You are authorized to receive distributions from your HSA at any age, provided you use it for eligible medical expenses – paying hospital bills, prescription drugs, specialist visits and other expenses medical.

And the best part is that you will not pay any taxes on these withdrawals. For this reason, it is a great place to keep money in case of emergency to help you cover the costs you incur if you are seriously injured or sick. You can also save money for planned medical expenses, such as pregnancy and childbirth, non-emergency surgeries, long-term care, and mental health or addictions treatments.

But HSAs have another benefit for the elderly that few people realize. Once you reach the age of 65, you will also be able to use your HSA funds for your non-medical expenses, although you will pay income tax on these withdrawals. If you are under 65, you can also make non-medical withdrawals, but you will have to pay a penalty of 20%, which makes it a rarely desirable option.

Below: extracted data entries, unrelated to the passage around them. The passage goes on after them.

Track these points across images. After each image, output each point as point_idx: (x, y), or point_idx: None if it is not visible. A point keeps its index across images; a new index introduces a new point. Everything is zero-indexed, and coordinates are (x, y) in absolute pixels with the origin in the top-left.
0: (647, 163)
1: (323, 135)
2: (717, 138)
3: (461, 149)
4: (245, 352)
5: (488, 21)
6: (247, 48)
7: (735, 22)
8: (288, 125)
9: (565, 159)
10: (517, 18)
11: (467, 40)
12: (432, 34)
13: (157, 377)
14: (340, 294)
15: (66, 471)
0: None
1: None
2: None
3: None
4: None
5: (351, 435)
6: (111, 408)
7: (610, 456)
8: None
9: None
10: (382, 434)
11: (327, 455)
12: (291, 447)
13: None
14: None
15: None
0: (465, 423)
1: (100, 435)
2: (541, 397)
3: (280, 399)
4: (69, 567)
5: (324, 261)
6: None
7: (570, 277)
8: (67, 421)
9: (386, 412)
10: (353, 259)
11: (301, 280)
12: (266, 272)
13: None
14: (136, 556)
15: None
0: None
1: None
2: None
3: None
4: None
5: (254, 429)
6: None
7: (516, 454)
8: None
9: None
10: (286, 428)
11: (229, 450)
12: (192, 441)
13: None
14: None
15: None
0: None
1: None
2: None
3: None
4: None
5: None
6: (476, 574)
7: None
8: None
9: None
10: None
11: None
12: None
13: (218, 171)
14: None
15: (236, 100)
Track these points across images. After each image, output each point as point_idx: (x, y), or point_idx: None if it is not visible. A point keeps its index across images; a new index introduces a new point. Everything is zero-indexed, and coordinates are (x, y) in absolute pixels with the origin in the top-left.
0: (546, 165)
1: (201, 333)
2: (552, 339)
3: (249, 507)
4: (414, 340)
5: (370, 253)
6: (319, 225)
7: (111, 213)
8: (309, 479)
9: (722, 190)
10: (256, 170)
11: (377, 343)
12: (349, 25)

Another benefit for HSAs: Once you are 65, the HSA becomes similar to a traditional IRA or 401 (k), but unlike these retirement accounts, HSAs do not have the minimum required distribution ( MSY). The government requires you to start collecting these distributions on all retirement accounts, with the exception of the Roth IRAs, at the age of 70 and a half years to make sure that it will benefit you. 39, a tax reduction on your earnings. The amount you need to withdraw will depend on your age and the value of your retirement accounts. The problem with RMDs is that they may require you to withdraw more than you want, pushing your taxable income into a higher tax bracket. But not taking DMD is not an option unless you want to pay a 50% penalty on the amount you should have taken out.

You will not have to worry about that if you keep your money in an HSA. Your money can be carried forward for as long as you want, and distributions for eligible medical expenses will still be tax-free even after you can no longer make contributions to the account.

How to use HSAs strategically?

It's a good idea to contribute at least as much as your health insurance franchise to your HSA, even if you do not plan to use it as a retirement savings plan. This way, if unforeseen medical expenses occur, you can cover them without removing your credit card before the insurance is paid. However, for small medical expenses, you may prefer to pay out of pocket, letting your HSA savings continue. grow for bigger costs on the road.

An HSA can be a great supplement to your other retirement savings accounts, but you need to carefully evaluate the terms. If your account allows you to invest your money in mutual funds, it also charges expense ratios. These are annual fees that all shareholders pay and can hinder the growth of your money. Consult the prospectus of the funds in which you have invested to see how much you are paying in fees. If it accounts for more than 1% of your assets each year, your HSA account may not be the most effective retirement savings plan for you. Consider moving your money into more affordable investments, such as index funds, or not investing in your HSA funds at all and paying most of your retirement savings to a 401 (k) or IRA.

You can set up automatic deposits on your HSA account from your pay check if your employer allows it, or provide a certain dollar amount each month you want to contribute. Keep an eye on the contribution limits each year and do not exceed them, otherwise you will pay an income tax and excise tax of 6% on the excess.

With all the tax benefits, there is no reason not to open an HSA if you are entitled to it. But as with all your retirement savings accounts, you need to carefully evaluate the HSA to understand what you are getting and what the account can cost you.